Sie hat uns ein Glashaus gebaut und später eine ganze Stadt. Mit ihrem neuen Album Mir So Nah zeigt Cassandra Steen nun offen wie nie den Menschen hinter Deutschlands größter Soulstimme.

Ganze 14 Jahre sind mittlerweile vergangen, seit die heute 30-jährige Stuttgarterin Cassandra Steen erstmals aktenkundig wurde. Damals als Featuregast im Freundeskreis, mitten in den Wogen des monströsen deutschen HipHop-Booms von 1997. Sie war das Mädchen mit der tollsten Stimme der Welt, zur rechten Zeit am rechten Ort. Und doch musste sie den ganz langen Weg gehen, um der Mensch zu werden, der sie heute ist.

Unzähligen Bands und Projekten hat Cassandra Steen über die Jahre ihre einzigartige Stimme geliehen. Sie hat mit Bushido und Kool Savas gearbeitet, mit Yvonne Catterfeld und Ich+Ich, Gentleman, Xavier Naidoo und Ne-Yo. Sie hat von Liebe gesungen, manchmal von Schmerz, vor allem aber von all den herrlich bunten Grautönen dazwischen, die unser Leben erst so besonders machen. So hat sie dem deutschen HipHop den Soul gegeben – und ist zur Seele der deutschen Popmusik geworden. Auch davon handelt ihr neues Album: von Cassandra und wie sie sich selbst sieht.

„Ich suche nach dem Leben und nicht dem Sinn“, heißt es dabei auf „Leben“, einem heimlichen Schlüsselstück der Platte. Mir So Nah ist voll von diesen programmatischen Einzeilern, die mehr über die Cassandra des Jahres 2011 verraten, als alle ellenlangen Elogen über Erfolg, Erfahrung und Erwachsenwerden es je könnten. „Ich habe lange genug Zeit gehabt, mir nichts zu gönnen; habe so lang darüber nachgedacht, es nicht zu können“, singt sie an anderer Stelle. Nur um mit Nachdruck den dicksten denkbaren Schlussstrich unter dieses Dunkel zu ziehen: „Leben fließt in Strömen“.

Auch musikalisch rinnt frisches Blut durch Cassandra Steens Venen; der Herzschlag der vermeintlichen Balladen-Königin pumpt auf Mir So Nah, unter „Lange Genug Zeit“ peitscht unaufdringlich ein eleganter 4/4-Beat.
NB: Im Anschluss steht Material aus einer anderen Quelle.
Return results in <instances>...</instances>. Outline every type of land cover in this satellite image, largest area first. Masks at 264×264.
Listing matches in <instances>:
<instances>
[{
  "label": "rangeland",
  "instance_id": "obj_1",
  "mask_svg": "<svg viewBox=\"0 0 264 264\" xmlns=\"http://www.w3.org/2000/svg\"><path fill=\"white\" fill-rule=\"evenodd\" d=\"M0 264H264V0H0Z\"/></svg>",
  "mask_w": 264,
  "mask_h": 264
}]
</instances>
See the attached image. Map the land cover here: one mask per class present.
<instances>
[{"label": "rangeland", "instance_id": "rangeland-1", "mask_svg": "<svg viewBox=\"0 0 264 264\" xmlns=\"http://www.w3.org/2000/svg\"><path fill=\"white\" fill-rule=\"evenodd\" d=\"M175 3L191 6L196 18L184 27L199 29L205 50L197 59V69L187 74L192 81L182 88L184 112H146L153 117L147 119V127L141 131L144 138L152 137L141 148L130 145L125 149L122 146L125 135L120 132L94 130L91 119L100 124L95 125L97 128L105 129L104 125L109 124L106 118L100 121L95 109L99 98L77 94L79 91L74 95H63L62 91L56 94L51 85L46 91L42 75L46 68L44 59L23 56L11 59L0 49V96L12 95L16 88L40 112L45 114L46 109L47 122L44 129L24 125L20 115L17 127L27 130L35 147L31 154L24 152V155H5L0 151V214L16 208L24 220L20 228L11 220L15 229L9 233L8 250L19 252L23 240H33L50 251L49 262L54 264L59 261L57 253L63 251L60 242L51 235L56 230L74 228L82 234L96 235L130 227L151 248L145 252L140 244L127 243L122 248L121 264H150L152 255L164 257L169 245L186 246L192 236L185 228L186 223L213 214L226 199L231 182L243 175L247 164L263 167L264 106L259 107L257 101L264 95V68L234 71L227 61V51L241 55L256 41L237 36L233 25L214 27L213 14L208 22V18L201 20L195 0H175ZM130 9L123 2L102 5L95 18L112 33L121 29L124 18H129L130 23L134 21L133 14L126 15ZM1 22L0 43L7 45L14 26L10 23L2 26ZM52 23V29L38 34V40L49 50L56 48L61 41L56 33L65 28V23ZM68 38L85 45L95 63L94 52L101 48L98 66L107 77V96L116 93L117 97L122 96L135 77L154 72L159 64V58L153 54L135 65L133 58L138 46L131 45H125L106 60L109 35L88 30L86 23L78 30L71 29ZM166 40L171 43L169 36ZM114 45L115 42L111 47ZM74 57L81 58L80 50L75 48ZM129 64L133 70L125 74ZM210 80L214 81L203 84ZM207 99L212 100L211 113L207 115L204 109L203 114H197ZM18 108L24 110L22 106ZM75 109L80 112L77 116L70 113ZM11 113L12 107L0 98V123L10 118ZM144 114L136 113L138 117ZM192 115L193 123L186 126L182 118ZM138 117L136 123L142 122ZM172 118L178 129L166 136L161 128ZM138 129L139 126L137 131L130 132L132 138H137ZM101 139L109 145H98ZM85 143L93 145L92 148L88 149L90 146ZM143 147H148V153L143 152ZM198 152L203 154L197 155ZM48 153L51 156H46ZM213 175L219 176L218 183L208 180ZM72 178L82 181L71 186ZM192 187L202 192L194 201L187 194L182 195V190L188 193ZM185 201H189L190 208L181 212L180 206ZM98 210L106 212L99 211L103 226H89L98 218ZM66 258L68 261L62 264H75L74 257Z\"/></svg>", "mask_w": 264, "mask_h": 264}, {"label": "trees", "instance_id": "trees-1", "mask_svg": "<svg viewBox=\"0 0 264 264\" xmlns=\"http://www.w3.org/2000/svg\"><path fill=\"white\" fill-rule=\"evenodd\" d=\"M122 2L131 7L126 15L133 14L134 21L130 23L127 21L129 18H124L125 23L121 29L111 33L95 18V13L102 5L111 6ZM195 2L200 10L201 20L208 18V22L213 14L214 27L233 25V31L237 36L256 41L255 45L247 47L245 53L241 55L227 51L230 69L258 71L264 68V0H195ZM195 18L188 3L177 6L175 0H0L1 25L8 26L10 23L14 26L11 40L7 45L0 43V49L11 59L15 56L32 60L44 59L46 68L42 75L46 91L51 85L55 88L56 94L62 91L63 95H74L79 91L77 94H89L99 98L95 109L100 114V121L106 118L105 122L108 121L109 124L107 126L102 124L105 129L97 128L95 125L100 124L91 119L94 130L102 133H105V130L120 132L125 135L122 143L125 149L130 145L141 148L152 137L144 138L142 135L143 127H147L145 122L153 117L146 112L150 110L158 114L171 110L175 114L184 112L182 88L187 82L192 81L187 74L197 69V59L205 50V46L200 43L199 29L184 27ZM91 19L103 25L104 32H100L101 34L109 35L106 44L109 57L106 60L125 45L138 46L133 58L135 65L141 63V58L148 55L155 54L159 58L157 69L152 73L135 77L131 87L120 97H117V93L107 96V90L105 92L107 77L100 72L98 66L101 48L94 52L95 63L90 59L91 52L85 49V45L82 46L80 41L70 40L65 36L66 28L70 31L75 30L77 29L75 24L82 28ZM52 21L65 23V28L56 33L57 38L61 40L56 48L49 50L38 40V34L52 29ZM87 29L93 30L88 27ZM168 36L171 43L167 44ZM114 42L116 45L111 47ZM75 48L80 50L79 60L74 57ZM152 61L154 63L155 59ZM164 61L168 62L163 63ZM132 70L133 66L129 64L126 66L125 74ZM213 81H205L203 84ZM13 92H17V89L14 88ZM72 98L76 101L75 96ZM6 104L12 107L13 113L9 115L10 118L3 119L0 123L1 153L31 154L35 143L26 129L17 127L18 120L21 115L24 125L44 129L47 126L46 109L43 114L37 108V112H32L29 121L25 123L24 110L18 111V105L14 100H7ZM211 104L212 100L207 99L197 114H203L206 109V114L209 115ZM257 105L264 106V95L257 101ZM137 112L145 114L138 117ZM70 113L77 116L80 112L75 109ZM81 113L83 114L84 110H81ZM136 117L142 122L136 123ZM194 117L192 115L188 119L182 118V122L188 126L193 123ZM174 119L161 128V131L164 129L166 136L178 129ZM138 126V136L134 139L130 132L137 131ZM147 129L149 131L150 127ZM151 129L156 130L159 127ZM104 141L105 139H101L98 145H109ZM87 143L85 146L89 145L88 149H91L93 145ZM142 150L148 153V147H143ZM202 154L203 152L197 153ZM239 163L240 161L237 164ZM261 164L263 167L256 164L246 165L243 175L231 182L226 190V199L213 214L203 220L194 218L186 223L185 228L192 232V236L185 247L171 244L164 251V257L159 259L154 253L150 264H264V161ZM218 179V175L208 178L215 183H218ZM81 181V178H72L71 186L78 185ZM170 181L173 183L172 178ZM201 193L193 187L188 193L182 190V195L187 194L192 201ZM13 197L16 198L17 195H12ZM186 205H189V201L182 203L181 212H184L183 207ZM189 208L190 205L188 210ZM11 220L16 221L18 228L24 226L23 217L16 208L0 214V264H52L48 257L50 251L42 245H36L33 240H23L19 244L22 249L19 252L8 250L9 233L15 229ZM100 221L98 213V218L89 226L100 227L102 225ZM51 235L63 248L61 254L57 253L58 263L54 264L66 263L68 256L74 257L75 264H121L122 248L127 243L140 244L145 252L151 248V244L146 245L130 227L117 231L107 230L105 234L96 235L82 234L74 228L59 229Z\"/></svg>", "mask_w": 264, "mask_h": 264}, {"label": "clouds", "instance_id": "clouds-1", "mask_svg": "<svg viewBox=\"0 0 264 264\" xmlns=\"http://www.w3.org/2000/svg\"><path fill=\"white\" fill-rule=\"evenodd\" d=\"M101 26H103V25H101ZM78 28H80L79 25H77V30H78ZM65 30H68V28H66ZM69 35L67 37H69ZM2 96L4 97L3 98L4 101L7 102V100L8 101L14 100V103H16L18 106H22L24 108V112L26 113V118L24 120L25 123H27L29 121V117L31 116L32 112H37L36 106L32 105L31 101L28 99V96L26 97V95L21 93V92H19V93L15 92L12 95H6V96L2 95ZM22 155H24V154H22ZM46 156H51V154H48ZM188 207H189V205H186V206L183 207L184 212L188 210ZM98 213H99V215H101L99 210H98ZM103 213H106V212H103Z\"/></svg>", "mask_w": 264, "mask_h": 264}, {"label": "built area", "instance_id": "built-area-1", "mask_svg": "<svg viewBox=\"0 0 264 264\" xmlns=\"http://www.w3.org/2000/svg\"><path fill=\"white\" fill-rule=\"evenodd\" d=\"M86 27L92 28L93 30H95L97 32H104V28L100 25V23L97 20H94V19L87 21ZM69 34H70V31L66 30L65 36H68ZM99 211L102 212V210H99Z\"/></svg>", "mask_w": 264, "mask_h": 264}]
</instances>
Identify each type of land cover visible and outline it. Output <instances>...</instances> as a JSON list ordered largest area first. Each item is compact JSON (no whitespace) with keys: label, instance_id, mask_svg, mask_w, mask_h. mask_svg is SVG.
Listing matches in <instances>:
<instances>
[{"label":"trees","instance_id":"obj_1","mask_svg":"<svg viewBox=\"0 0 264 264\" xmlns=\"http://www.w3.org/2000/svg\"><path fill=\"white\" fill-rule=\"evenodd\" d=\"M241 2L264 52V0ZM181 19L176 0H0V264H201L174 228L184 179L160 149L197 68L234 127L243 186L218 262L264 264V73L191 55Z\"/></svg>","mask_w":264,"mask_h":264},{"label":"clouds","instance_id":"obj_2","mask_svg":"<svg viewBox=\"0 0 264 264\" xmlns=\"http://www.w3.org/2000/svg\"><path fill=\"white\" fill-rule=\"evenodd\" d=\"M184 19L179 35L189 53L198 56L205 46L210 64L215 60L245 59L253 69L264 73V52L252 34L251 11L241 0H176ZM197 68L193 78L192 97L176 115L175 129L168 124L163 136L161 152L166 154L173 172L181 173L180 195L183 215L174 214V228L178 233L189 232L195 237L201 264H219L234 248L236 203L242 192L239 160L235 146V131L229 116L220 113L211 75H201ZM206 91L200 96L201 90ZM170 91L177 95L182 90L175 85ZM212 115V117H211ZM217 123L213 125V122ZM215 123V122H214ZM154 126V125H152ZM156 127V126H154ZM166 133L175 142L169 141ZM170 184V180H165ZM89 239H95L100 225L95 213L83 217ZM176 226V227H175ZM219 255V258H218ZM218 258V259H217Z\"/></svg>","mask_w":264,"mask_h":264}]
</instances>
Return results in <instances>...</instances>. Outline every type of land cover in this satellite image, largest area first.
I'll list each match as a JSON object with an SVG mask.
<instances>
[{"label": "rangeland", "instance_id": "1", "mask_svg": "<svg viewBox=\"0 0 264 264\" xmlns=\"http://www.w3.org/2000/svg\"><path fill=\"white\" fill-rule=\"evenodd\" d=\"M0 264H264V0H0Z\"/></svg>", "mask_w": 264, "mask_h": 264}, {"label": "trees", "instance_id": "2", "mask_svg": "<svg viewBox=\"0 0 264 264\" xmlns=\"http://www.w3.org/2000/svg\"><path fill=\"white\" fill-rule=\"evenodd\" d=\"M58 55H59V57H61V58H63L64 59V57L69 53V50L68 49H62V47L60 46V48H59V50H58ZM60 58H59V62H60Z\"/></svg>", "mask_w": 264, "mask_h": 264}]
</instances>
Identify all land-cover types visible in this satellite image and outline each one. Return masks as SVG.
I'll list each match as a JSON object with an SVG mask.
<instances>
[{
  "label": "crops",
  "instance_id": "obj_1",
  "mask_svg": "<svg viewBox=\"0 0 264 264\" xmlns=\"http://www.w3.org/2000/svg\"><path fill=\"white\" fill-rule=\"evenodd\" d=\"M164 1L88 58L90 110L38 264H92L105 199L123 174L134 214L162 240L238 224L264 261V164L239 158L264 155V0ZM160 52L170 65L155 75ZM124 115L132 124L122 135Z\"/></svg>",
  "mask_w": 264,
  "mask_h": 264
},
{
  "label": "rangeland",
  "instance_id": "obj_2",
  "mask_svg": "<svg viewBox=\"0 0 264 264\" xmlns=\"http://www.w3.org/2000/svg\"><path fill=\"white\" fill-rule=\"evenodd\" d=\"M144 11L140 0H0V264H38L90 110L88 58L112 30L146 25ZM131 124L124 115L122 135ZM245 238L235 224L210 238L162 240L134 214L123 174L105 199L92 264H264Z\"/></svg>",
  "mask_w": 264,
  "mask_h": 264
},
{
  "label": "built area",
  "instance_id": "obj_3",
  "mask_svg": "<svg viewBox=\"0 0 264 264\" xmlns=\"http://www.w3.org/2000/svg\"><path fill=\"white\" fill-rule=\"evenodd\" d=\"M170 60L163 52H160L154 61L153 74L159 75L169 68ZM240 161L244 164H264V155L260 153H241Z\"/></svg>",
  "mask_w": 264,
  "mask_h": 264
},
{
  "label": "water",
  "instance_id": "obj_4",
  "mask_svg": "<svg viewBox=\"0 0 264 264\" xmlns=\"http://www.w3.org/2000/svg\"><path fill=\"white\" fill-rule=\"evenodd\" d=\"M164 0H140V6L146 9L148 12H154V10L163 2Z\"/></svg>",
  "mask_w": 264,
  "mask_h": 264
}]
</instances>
Doch selbst wenn Cassandra, Lieder von verlorener Zärtlichkeit anstimmt („Der Erste Winter“) pulsiert Positives unter ihrem zeitlos-urbanen Blues. Das melancholische Moll der Anfangstage, das auch auf „Darum leben wir“ noch latent durchschimmerte, ist einer neuen Tonart gewichen. Einem satten, runden, strahlend hellen C Dur.

Nun, knapp zwei Jahre nach ihrem Solo Debütalbum Darum Leben Wir, steht nun mit Mir So Nah der Nachfolger bereit. Adel Tawil ist wieder mit von der Partie: Drei Stücke sind in engem künstlerischem Austausch mit ihm entstanden, darunter auch die erste Single „Gebt alles“, eine entwaffnende Ode an den Optimismus und den Wagemut. Die Produktionen dieser drei Songs steuern die beiden Berliner Beatzarre & Djorkaeff bei, die im letzten Jahr durch so einige Top Ten Hits auf sich aufmerksam machen konnten. Hinzu kommt die fast schon obligatorische Zusammenarbeit mit Xavier Naidoo, Cassandras großem Mentor, Wegbereiter und brüderlichen Freund. Insgesamt fünf Stücke hat Ruben Rodriguez im Namen der Naidoo Herberger Produktion zum Album beigetragen. Beats kommen zusätzlich von The Krauts aus Berlin, die im Dunstkreis von Peter Fox und Marteria gerade Deutschlands modernste Popmusik kreieren. Und dann ist da noch die Wiedervereinigung mit Moses Pelham. Exakt zehn Jahre nach ihrem ersten Zusammentreffen haben sich die beiden erneut für fünf Stücke zusammengetan, um gemeinsam Cassandras Soundvision von zeitgemäßem, tiefgehendem Uptempo-Soul umzusetzen. Und somit den Kreis zu schließen.

„Ketten zerspringen, der Himmel geht auf“, singt Cassandra an einer Stelle des Albums. Es sind diese ganz besonderen Momente auf „Mir So Nah“, in denen nicht nur der Himmel, sondern auch Cassandra selbst sich weiter öffnet als jemals zuvor in ihrer Karriere. In denen die Künstlerin und der Mensch Cassandra Steen komplett ineinander aufgehen – und dabei Zeilen von kristallklarer, kraftvoller Schönheit entstehen. Immer noch mit Seele. Immer noch mit Herz. Aber mit mehr Leidenschaft und Leben, als man je zu träumen gewagt hätte.